[USER="983"]Anja Terchova[/USER] Naja, du kennst dich eben aus.
Der „Vorteil“ der Immobilie ist, dass auch der private Anleger per Kredit das Eigenkapital hebeln kann. Das kann in Krisenzeiten aber zum genauen Gegenteil werden. Dann ist man ohne Cashpolster schnell angreifbar.
Ich habe nach 2008 einige Häuser gekauft, die per Sondertilgungen im Zahlungsplan weit vorne waren, aber wegen der Krise die monatlichen Raten nicht mehr zahlen konnten. Die Banken haben da ganz kurzen Prozess gemacht und wegen der Sondertilgungen trotz Schleuderpreisen auch ihren Schnitt gemacht.
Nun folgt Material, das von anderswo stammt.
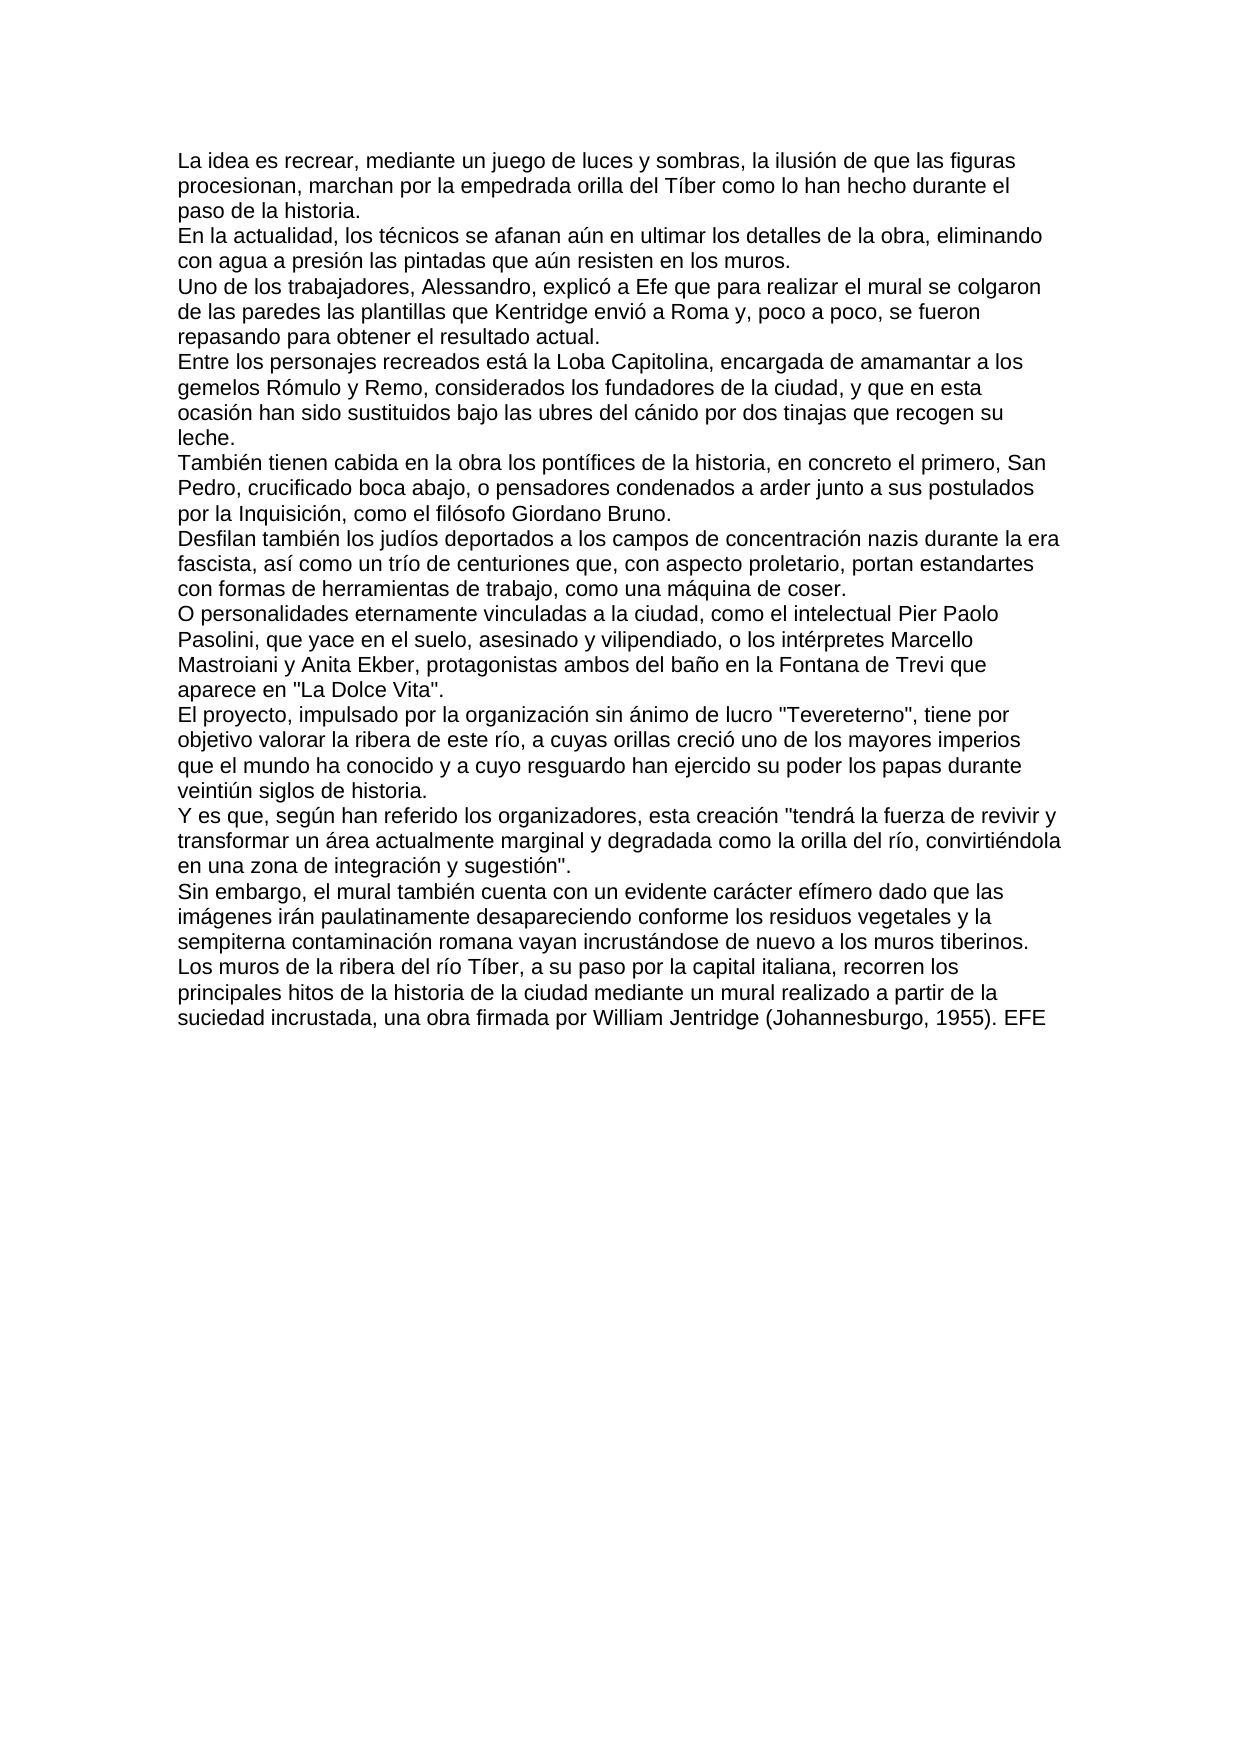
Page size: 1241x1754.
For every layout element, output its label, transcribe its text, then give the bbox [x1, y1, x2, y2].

text Los muros de la ribera del río Tíber, a su paso por la capital italiana, recorren los principales hitos de la historia de la ciudad mediante un mural realizado a partir de la suciedad incrustada, una obra firmada por William Jentridge (Johannesburgo, 1955). EFE [177, 954, 1063, 1030]
text Entre los personajes recreados está la Loba Capitolina, encargada de amamantar a los gemelos Rómulo y Remo, considerados los fundadores de la ciudad, y que en esta ocasión han sido sustituidos bajo las ubres del cánido por dos tinajas que recogen su leche. [177, 349, 1063, 450]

Heute sind die Zeiten anders. Aber heute kaufen mir eindeutig zu viele. Insbesondere zu viele Laien, die durch niedrige Zinsen angegeilt werden.
Faktor 12 sind ohne Leerstand 8% vor Steuern. Heute sind aber <20 bereits „Schnäppchen“. 20 heißt aber 5% vor Steuern, Reparaturen, Leerstandsrisiko, Verwaltungskosten.
Dann ist es einfacher, sich Daimler mit 6,9% Dividende als selbstreparierendes System ins Depot zu legen. Gehen die nämlich komplett unter, haben wir in Süddeutschland Bürgerkrieg und die Immobilien kacken mit ab... Nur mal so als Denkanstoß.
Oder stell dir vor:
- Opel schliesst
- Ford zieht sich aus Europa zurück
- Benz und BMW reduzieren die Stückzahlen auf 50% wegen elektro
Dann könnte BYD günstiger sein. Demnächst größter Akkuproduzent der Welt, KGV <21.
Man kann sich Vieles vorstellen, definitiv sollte man aber immer ein wenig abseits der Herde grasen und im richtigen Moment mutig in die Gegenrichtung laufen.